In the 19th century, this was a sparsely populated and unfashionable rural area. Its people depended upon agriculture, timber and related businesses such as corn-milling, brewing and leather-tanning.

The local people had their own dialect and manner of dress. The roads were few and off the main highway little more than tracks. In the middle of the century railways were built, giving easy access to London. Businessmen moved out of the city with their families, building new houses in spacious grounds or converting and extending old farmhouses. Large estates began to be broken up but new opportunities for employment were created.

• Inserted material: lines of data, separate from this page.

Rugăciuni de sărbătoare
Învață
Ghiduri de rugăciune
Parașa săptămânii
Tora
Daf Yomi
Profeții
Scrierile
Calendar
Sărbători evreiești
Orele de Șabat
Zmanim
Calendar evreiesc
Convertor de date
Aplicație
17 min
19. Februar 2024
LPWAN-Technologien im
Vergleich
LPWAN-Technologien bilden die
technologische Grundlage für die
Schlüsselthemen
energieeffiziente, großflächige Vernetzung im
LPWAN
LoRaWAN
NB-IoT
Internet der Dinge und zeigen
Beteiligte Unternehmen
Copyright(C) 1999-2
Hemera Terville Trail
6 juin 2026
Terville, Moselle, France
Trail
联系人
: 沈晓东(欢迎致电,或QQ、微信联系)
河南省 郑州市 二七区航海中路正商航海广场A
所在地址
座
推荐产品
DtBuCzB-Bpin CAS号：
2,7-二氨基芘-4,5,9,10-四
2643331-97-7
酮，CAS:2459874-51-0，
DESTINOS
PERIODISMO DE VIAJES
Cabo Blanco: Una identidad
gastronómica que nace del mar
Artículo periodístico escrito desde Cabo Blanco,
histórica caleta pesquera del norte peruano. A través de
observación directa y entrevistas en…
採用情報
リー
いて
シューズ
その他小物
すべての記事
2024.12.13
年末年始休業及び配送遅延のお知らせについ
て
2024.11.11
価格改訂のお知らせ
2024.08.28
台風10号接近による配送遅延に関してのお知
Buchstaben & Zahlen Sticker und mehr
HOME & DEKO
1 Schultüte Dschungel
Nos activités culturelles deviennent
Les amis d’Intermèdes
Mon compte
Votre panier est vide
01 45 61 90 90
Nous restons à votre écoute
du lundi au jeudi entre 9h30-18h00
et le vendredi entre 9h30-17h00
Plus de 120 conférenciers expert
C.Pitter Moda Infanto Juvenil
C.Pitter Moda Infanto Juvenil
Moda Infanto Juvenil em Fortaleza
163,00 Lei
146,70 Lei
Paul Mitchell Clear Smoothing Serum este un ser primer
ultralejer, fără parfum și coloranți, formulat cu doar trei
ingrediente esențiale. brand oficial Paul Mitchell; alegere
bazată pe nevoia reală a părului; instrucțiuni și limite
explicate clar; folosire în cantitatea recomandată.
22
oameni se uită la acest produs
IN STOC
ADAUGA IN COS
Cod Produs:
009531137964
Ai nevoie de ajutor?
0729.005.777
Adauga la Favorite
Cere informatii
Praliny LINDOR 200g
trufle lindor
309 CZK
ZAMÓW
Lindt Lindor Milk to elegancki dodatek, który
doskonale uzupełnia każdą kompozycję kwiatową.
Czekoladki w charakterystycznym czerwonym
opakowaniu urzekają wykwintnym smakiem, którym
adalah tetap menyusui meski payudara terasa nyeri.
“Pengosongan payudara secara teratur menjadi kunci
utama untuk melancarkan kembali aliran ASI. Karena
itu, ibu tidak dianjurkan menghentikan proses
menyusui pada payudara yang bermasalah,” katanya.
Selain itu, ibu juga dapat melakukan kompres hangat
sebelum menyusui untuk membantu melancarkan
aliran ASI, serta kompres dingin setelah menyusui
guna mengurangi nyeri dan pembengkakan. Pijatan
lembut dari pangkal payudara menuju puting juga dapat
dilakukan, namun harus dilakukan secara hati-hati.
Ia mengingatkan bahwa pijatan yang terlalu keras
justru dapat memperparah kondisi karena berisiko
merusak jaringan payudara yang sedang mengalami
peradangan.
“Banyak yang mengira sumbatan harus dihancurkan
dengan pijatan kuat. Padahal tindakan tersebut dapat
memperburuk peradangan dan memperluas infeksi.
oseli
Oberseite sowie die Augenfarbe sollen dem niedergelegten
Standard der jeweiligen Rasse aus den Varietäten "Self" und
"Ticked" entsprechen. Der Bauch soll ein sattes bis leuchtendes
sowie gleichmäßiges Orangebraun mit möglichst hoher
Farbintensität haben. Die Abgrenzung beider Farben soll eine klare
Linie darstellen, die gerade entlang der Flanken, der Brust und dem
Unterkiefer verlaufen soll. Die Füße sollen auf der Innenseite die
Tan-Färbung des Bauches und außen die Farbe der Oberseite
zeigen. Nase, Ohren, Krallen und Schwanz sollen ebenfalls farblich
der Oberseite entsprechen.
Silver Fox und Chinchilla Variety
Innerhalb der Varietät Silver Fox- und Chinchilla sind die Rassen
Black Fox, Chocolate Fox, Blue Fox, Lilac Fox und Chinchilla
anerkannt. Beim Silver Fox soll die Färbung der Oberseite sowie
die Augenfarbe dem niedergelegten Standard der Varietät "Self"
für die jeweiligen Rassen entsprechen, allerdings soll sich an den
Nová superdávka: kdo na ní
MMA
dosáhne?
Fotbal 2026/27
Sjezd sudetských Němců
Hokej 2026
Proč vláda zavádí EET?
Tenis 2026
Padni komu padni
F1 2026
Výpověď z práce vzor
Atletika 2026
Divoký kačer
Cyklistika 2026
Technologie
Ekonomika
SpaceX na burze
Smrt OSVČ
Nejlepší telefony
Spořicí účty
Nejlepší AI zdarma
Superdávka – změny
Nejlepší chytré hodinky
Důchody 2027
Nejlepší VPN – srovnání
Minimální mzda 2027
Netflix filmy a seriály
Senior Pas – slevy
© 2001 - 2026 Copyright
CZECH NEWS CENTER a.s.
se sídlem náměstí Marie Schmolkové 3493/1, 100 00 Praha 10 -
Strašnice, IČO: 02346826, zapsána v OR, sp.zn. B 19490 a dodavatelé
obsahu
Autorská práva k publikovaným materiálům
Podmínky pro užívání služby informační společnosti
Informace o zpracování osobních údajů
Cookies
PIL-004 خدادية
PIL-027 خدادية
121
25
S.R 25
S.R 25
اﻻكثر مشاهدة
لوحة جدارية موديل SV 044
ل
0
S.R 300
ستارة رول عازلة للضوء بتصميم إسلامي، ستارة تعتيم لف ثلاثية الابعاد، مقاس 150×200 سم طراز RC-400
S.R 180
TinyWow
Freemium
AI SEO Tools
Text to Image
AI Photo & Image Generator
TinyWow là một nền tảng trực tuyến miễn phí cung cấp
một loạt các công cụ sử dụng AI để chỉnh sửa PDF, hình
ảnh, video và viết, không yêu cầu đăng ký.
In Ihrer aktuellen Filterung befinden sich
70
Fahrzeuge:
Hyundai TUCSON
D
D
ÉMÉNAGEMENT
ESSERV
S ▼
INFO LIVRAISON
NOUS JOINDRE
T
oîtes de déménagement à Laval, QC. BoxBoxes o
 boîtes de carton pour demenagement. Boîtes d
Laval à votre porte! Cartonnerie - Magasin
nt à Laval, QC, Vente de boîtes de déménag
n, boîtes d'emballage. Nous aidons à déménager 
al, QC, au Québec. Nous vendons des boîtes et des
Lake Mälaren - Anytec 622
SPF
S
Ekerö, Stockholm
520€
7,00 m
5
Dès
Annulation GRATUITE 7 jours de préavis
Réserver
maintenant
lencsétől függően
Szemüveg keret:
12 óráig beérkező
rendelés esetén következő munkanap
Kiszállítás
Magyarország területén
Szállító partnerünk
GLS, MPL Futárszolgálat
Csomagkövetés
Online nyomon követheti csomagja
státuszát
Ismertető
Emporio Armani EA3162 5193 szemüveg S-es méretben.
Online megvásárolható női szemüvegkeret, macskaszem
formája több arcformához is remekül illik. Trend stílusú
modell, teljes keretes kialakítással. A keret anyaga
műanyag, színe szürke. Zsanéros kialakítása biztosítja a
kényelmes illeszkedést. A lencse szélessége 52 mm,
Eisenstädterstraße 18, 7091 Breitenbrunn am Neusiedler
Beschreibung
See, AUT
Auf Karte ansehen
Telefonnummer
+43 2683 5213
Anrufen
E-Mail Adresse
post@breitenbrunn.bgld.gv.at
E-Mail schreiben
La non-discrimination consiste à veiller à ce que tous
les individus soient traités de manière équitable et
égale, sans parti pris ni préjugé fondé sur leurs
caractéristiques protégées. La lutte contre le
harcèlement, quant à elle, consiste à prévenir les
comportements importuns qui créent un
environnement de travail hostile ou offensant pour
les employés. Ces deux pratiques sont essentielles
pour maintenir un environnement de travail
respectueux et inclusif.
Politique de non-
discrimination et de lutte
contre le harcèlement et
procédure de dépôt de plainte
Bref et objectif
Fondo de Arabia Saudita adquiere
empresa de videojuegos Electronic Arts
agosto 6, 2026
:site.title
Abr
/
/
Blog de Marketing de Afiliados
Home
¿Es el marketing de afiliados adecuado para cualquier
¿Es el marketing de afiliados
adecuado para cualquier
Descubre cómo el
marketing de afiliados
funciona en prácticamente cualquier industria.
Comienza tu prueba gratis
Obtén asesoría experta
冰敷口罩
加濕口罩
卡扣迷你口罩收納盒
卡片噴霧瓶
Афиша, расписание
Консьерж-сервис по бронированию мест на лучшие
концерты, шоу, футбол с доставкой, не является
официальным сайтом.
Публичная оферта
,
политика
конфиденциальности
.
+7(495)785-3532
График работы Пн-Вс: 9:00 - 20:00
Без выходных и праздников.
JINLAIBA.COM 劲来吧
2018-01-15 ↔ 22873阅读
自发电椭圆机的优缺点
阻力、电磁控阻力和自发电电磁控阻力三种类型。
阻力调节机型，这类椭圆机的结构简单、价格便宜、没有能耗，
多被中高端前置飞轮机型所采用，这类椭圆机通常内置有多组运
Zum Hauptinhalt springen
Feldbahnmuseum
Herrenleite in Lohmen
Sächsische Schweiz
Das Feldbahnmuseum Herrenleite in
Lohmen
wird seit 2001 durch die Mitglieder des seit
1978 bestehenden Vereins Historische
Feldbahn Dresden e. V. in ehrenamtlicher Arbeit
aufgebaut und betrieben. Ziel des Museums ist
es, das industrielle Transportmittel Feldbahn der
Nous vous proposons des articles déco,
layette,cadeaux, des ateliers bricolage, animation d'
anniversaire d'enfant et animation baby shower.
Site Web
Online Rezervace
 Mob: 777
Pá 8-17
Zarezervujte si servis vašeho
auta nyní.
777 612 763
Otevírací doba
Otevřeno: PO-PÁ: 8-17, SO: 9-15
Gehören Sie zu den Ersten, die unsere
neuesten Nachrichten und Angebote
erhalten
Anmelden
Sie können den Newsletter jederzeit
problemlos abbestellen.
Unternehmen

The attractive and varied landscape was the setting for ancient buildings - often timber framed with brick infixing, tile-hung on the upper floors and with deep roofs. Artists, like Myles Birkett Foster and Helen Allingham who both lived in Witley, came in search of inspiration. Whilst architects, including pioneers of the Arts and Crafts movement, such as Richard Norman Shaw and Philip Webb

(the latter living for a while in Cranleigh) came to study methods of construction and the use of local materials.

THE ARTS AND CRAFTS MOVEMENT

As industry and machinery began to bear down on more and more lives during the 19th century, it was thought that opportunities for personal fulfillment through the practice of the arts and crafts were being lost, as were the skills.

The reaction was led by the writer and artist John Ruskin, who linked ideas of social reform with the revival of hand craftsmanship, the better to improve the lives of individuals. There was an emphasis on local materials, naturally used. Ruskin's most fervent and influential disciple was William Morris, who founded a business to implement these ideas; he was a practical craftsman himself and the designer of wallpapers, furniture and fabrics as well as a manufacturer of tapestries. He commissioned the Pre-Raphaelite artist Edward Burne-Jones to design stained glass windows of which there are examples in Busbridge Church as well as a Morris embroidery altar frontal.

The revival of interest in Gothic architecture in the 19th century coincided with the need to preserve old examples in their original form. Godalming Parish Church, for example, experienced two bouts of restoration. William Morris, a man of huge energy, founded the Society for the Protection of Ancient Buildings, the first of its kind. He was aided considerably by the architect Hugh Thackeray Turner, who designed his own house and garden at Westbrook in Godalming and the Phillips Memorial by the River Wey. Through his own efforts, Thackeray Turner saved the medieval bridge at Eashing and the old Deanery Farm barn in Charterhouse Road.